Meetup (social networking data)

NB: The Meetup pipeline will not work until this issue has been resolved.

Data collection and processing pipeline of Meetup data, principally for the healthMosaic platform.

Topic discovery

Task to automatically discover relevant topics from meetup data, defined as the most frequently occurring from a set of categories.

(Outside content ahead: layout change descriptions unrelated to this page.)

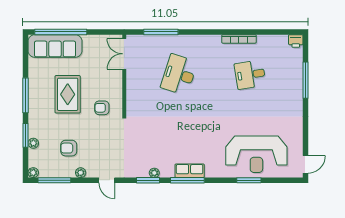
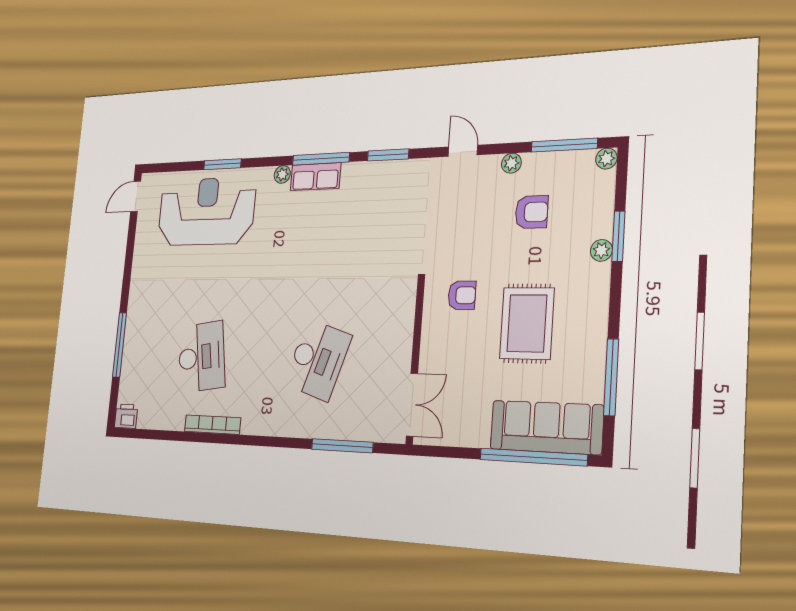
desk: (250, 75) -> (201, 357), width x1.37
window: (26, 95) -> (611, 377), moved
plant: (33, 143) -> (601, 250), moved
plant: (154, 173) -> (282, 174), moved

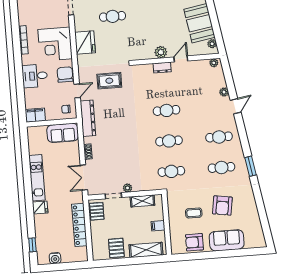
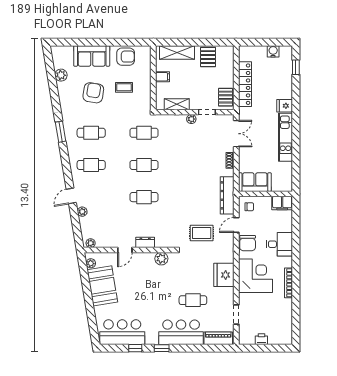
plant: (161, 52) -> (161, 259), moved
plant: (254, 220) -> (61, 75), added

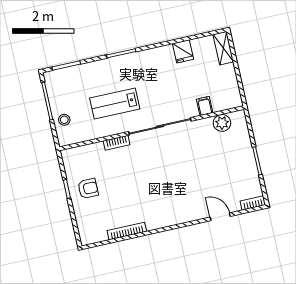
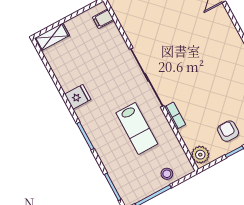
fridge: (183, 51) -> (78, 97), moved
filing cabinet: (205, 106) -> (103, 19), moved
plant: (222, 123) -> (200, 155), moved

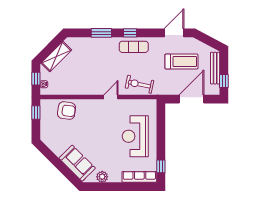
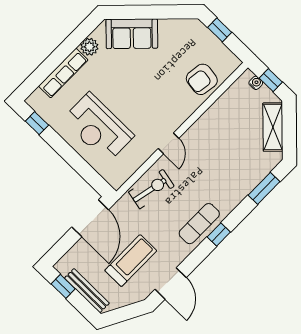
window: (101, 33) -> (264, 188), moved
treadmill: (181, 62) -> (131, 261), turned 180
door: (191, 99) -> (90, 218), moved
window: (36, 112) -> (220, 30), moved
reception desk: (135, 136) -> (98, 128), turned 180
row of seats: (139, 177) -> (63, 73), moved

class TopicDiscoveryTask(*args, **kwargs)[source]

Bases: luigi.task.Task

Task to automatically discover relevant topics from meetup data, defined as the most frequently occurring from a set of categories.

Parameters:
  • db_config_env (str) – Environmental variable pointing to the path of the DB config.
  • routine_id (str) – The routine UID.
  • core_categories (list) – A list of category_shortnames from which to identify topics.
  • members_perc (int) – A percentile to evaluate the minimum number of members.
  • topic_perc (int) – A percentile to evaluate the most frequent topics.
  • test (bool) – Test mode.
db_config_env = <luigi.parameter.Parameter object>
routine_id = <luigi.parameter.Parameter object>
core_categories = <luigi.parameter.ListParameter object>
members_perc = <luigi.parameter.IntParameter object>
topic_perc = <luigi.parameter.IntParameter object>
test = <luigi.parameter.BoolParameter object>
output()[source]

Points to the S3 Target

run()[source]

Extract the topics of interest